Organizations and individuals can also join the Long COVID Alliance, a growing network of advocates with long COVID, scientists and others who are demanding research on and resources for post-viral illness.

Want to be a good ally to people with long COVID?

  • Believe the people in your life who are still sick months after they had COVID—even if they didn’t know they had it. Help them find support (such as online support groups like Body Politic) and help them #StopPaceRest.
  • Bring long COVID into the conversation about COVID-19, which still is reduced to focusing on acute COVID and viewing vaccines as the solution.
  • Fight for equity-based public health and medical care for all people with long COVID, HIV, ME and all other chronic conditions (learn more at bit.ly/chronicinjustice).
  • Speak out or stand up for long COVID and ME care for all, regardless of proof of a positive COVID test (bit.ly/covidtestjustice).
  • Bridge the gap between HIV advocacy and disability justice to combat the stigma against all of us (start with watching Crip Camp https://cripcamp.com and learn from http://disabilityvisibilityproject.com).

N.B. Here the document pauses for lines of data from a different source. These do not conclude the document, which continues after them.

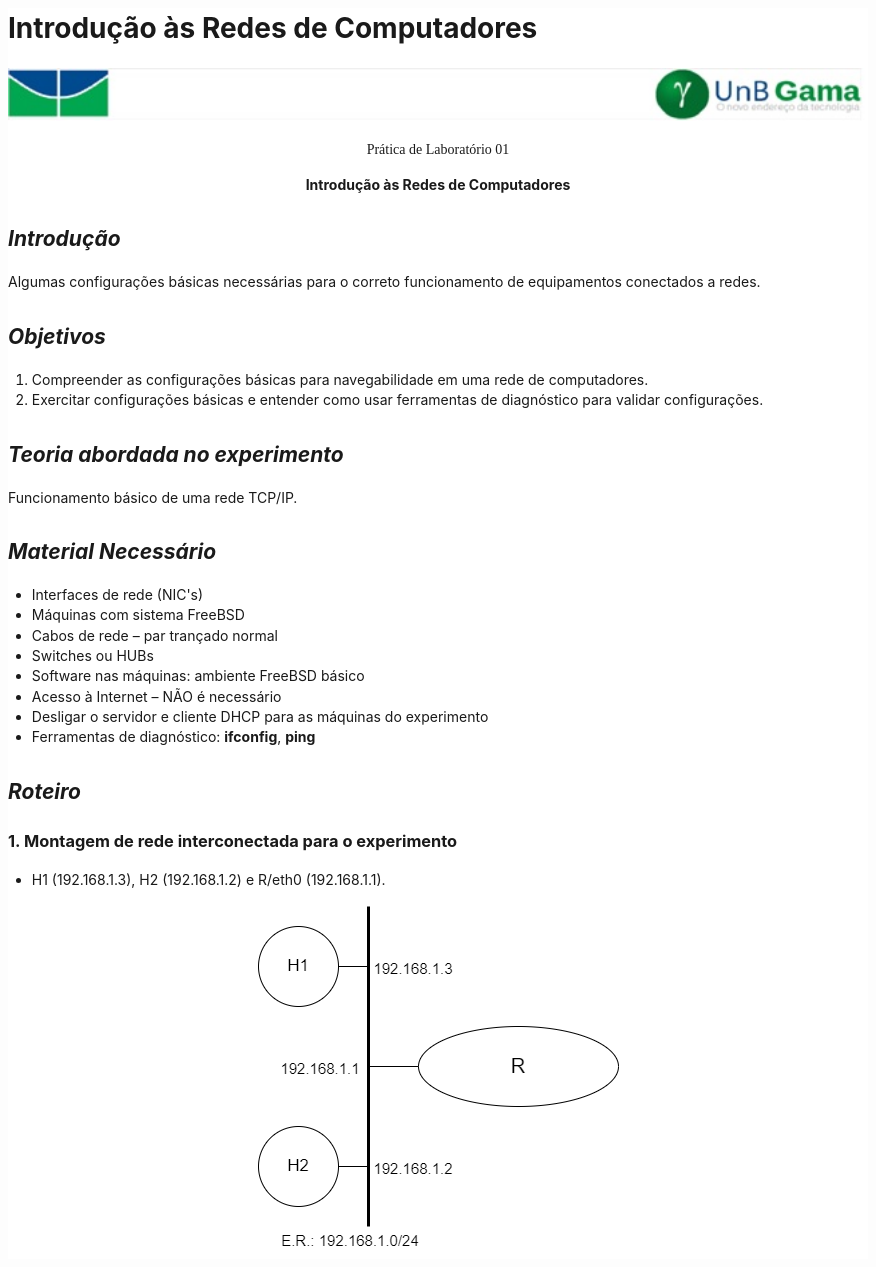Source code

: # Introdução às Redes de Computadores

<img style="width: 100%" alt="" src="../../img/header.jpg">
<p align="center" style="font-family:Trebuchet MS;">Prática de Laboratório 01</p>
<p align="center"><b>Introdução às Redes de Computadores</b></p>

## *Introdução*
Algumas configurações básicas necessárias para o correto funcionamento de equipamentos conectados a redes.

## *Objetivos*
1. Compreender as configurações básicas para navegabilidade em uma rede de computadores.
2. Exercitar configurações básicas e entender como usar ferramentas de diagnóstico para validar configurações.

## *Teoria abordada no experimento*
Funcionamento básico de uma rede TCP/IP.

## *Material Necessário*
- Interfaces de rede (NIC's)
- Máquinas com sistema FreeBSD
- Cabos de rede – par trançado normal
- Switches ou HUBs
- Software nas máquinas: ambiente FreeBSD básico
- Acesso à Internet – NÃO é necessário
- Desligar o servidor e cliente DHCP para as máquinas do experimento
- Ferramentas de diagnóstico: **ifconfig**, **ping**

## *Roteiro*
### 1. Montagem de rede interconectada para o experimento
- H1 (192.168.1.3), H2 (192.168.1.2) e R/eth0 (192.168.1.1).

<p align="center">
  <img src="../../img/topologia_experimento1.png" alt="image">
</p>
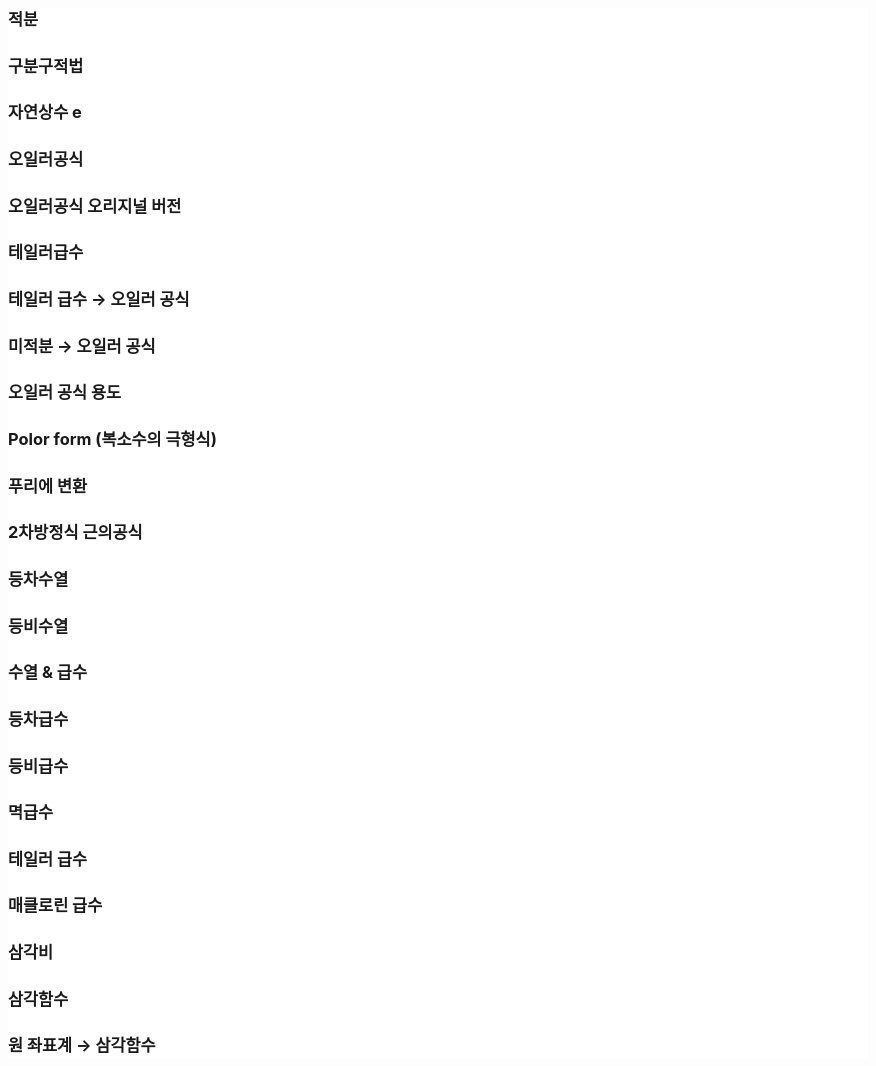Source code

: ### 적분

### 구분구적법

### 자연상수 e

### 오일러공식

### 오일러공식 오리지널 버전

### 테일러급수

### 테일러 급수 → 오일러 공식

### 미적분 → 오일러 공식

### 오일러 공식 용도

### Polor form (복소수의 극형식)

### 푸리에 변환

### 2차방정식 근의공식

### 등차수열

### 등비수열

### 수열 & 급수

### 등차급수

### 등비급수

### 멱급수

### 테일러 급수

### 매클로린 급수

### 삼각비

### 삼각함수

### 원 좌표계 → 삼각함수
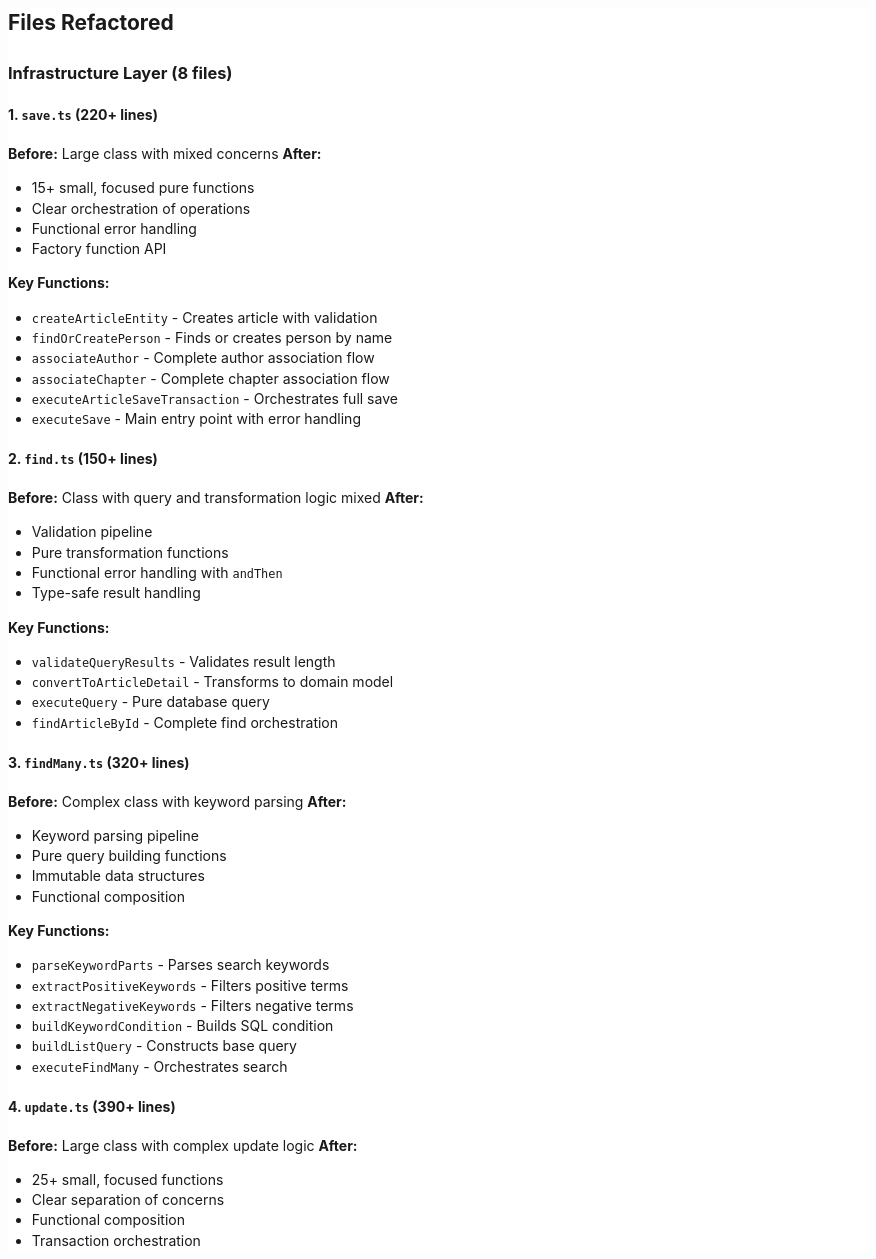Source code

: ## Files Refactored

### Infrastructure Layer (8 files)

#### 1. `save.ts` (220+ lines)
**Before:** Large class with mixed concerns
**After:** 
- 15+ small, focused pure functions
- Clear orchestration of operations
- Functional error handling
- Factory function API

**Key Functions:**
- `createArticleEntity` - Creates article with validation
- `findOrCreatePerson` - Finds or creates person by name
- `associateAuthor` - Complete author association flow
- `associateChapter` - Complete chapter association flow
- `executeArticleSaveTransaction` - Orchestrates full save
- `executeSave` - Main entry point with error handling

#### 2. `find.ts` (150+ lines)
**Before:** Class with query and transformation logic mixed
**After:**
- Validation pipeline
- Pure transformation functions
- Functional error handling with `andThen`
- Type-safe result handling

**Key Functions:**
- `validateQueryResults` - Validates result length
- `convertToArticleDetail` - Transforms to domain model
- `executeQuery` - Pure database query
- `findArticleById` - Complete find orchestration

#### 3. `findMany.ts` (320+ lines)
**Before:** Complex class with keyword parsing
**After:**
- Keyword parsing pipeline
- Pure query building functions
- Immutable data structures
- Functional composition

**Key Functions:**
- `parseKeywordParts` - Parses search keywords
- `extractPositiveKeywords` - Filters positive terms
- `extractNegativeKeywords` - Filters negative terms
- `buildKeywordCondition` - Builds SQL condition
- `buildListQuery` - Constructs base query
- `executeFindMany` - Orchestrates search

#### 4. `update.ts` (390+ lines)
**Before:** Large class with complex update logic
**After:**
- 25+ small, focused functions
- Clear separation of concerns
- Functional composition
- Transaction orchestration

JD Davids (@TheCrankyQueer), is living with ME, fibromyalgia and other chronic conditions and is a board member of #MEAction. Raised by ACT UP Philadelphia, he has organized on many issues, including access to syringes and other HIV prevention methods, health care for people in jails and prison, trans research and health and global access to HIV treatment. He has served as an external adviser to the Centers for Disease Control and Prevention and the National Institutes of Health. He now primarily works with national networks of U.S. people living with HIV and as a strategist and storyteller for The Cranky Queer Guide to Chronic Illness.